Walking across scorching pavement, the humidity higher than a blunted teen, I raced my way across midtown to make Pitch Perfect – my first session for the annual Writer’s Digest Conference. It was hosted by the Midtown Hilton here in New York City and since I live around the corner it was very easy to get there. Only problem was I woke up a bit late. I raced down the stairs with my man purse flailing on my hip, packed with my notebook and a proof-copy of Twin Souls and some skittles. Luckily, I was only a few minutes late and the host of the talk, Chuck Sambuchino, barely noticed me among the hundreds of other writers in the room.
As a writer who has never been to one of these seminar-style events, I found the experience really rewarding. In two articles, I want to explain my impression as well as what I learned, loved and thought could use a little work.
Writer’s Digest puts out eight issues a year and it’s chopped full of pertinent information to help new and practiced writers refine and improve their craft. Here’s their most recent cover:
As you can see, they have authors and other industry insiders give tips, tricks and practical advice to help us improve specific aspects of our writing. The conference was basically a live, lecture-based version of the magazine and I enjoyed it so much I subscribed. I’ve also encouraged two fellow writers to sign up for the next conference, obviously I’ll be back.
They had an exhibition area with a mishmash of organizations and companies writers may find helpful. Createspace, Lulu, Your Book is Your Hook, and National Writers’ Union are a few examples. Each had a table that I browsed in between sessions, snagging pens, pins and Jolly Ranchers while exchanging cheerful tidbits with whomever was on duty.
I also signed up for Pitch Slam, which is basically speed-dating for writers and agents. Chuck primed us in his session on Friday, giving us the low-down on the session itself as well as what was expected of us as attendees. He was funny, apt and answered everyone’s questions with empathy. After that, I went home Friday night and rewrote my pitch until it was, well, perfect. I practiced repeatedly, cut out 20% of it in order to keep it under 90 seconds, and practiced more.
Waiting in line was the worst part. Collectively caffeinated, the line’s limbic resonance was high, making us all that much more nervous. The two girls in front of me were clearly jittery, so I introduced myself and suggested we pitch to each other.
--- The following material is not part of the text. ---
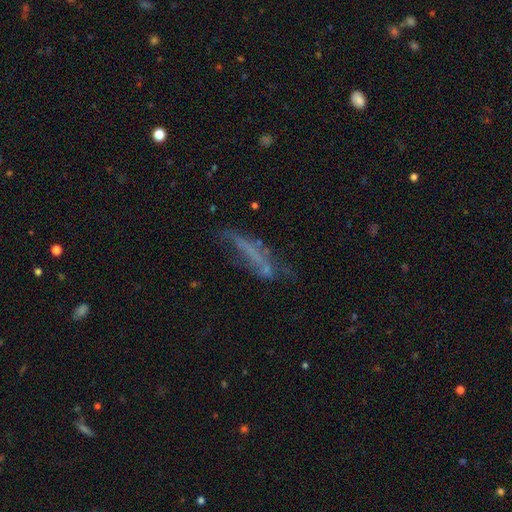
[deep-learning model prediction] Overall: featured or disk (43%; smooth 39%). Merging: none (40%; major disturbance 29%).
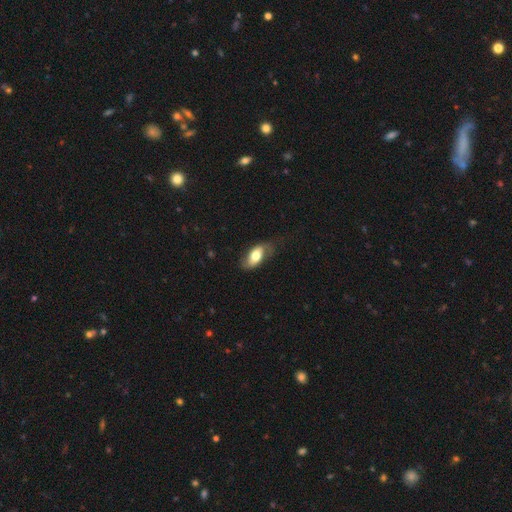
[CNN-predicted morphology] type=smooth (63%); roundness=in between (89%); merging=none (59%).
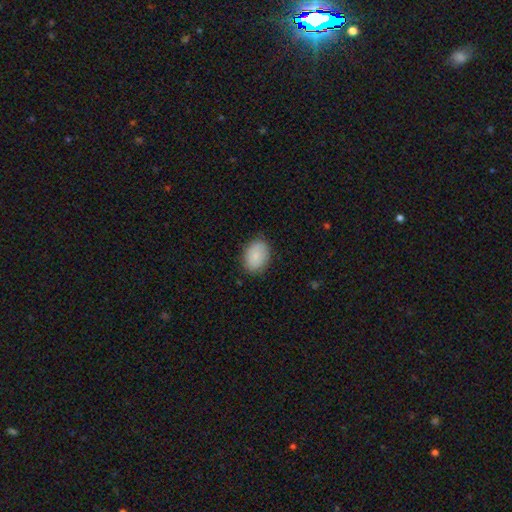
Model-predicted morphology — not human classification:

I wasn’t sure if I actually wanted practice or just to take my mind off of the ambient anxiety, but either way it worked.
I pitched to nine agents and eight of them wanted to hear more: twenty-five pages, ten pages, first three chapters, the whole manuscript, a hundred pages, the whole manuscript… I was thrilled with the reception Twin Souls had.
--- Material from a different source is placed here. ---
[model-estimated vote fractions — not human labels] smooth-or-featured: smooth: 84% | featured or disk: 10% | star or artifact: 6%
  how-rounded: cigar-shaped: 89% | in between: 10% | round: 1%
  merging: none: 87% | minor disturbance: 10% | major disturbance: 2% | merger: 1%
The one lady that politely told me she couldn’t sell it pointed me toward Dreamspinner Press, saying my type of story was all they published.
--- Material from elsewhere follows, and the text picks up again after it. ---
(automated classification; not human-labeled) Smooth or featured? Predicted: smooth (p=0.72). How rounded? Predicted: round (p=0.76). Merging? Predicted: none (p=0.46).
A bit blown away, I enjoyed the rest of the day elated with satisfaction that I gave great pitches and had email addresses and business cards of real agents who wanted more. I’m polishing the text a bit before sending it, obvi. I learned a few more tricks at the other talks which I’ll get into in my next article.
I also met a lot of other authors, friendly compatriots in the war for recognition. Their stories, kind words and companionship at the conference helped make the experience much more social and interactive. We bounced ideas off each other, congratulated and encouraged one another and shared meals and cocktails. It was as easy as saying hello, and just as my novel shows the experience of a group of characters, the conference reminded me that we are not alone. We are all sharing the journey and the struggle, the love for the craft and the perennial self-doubt that comes with being writers.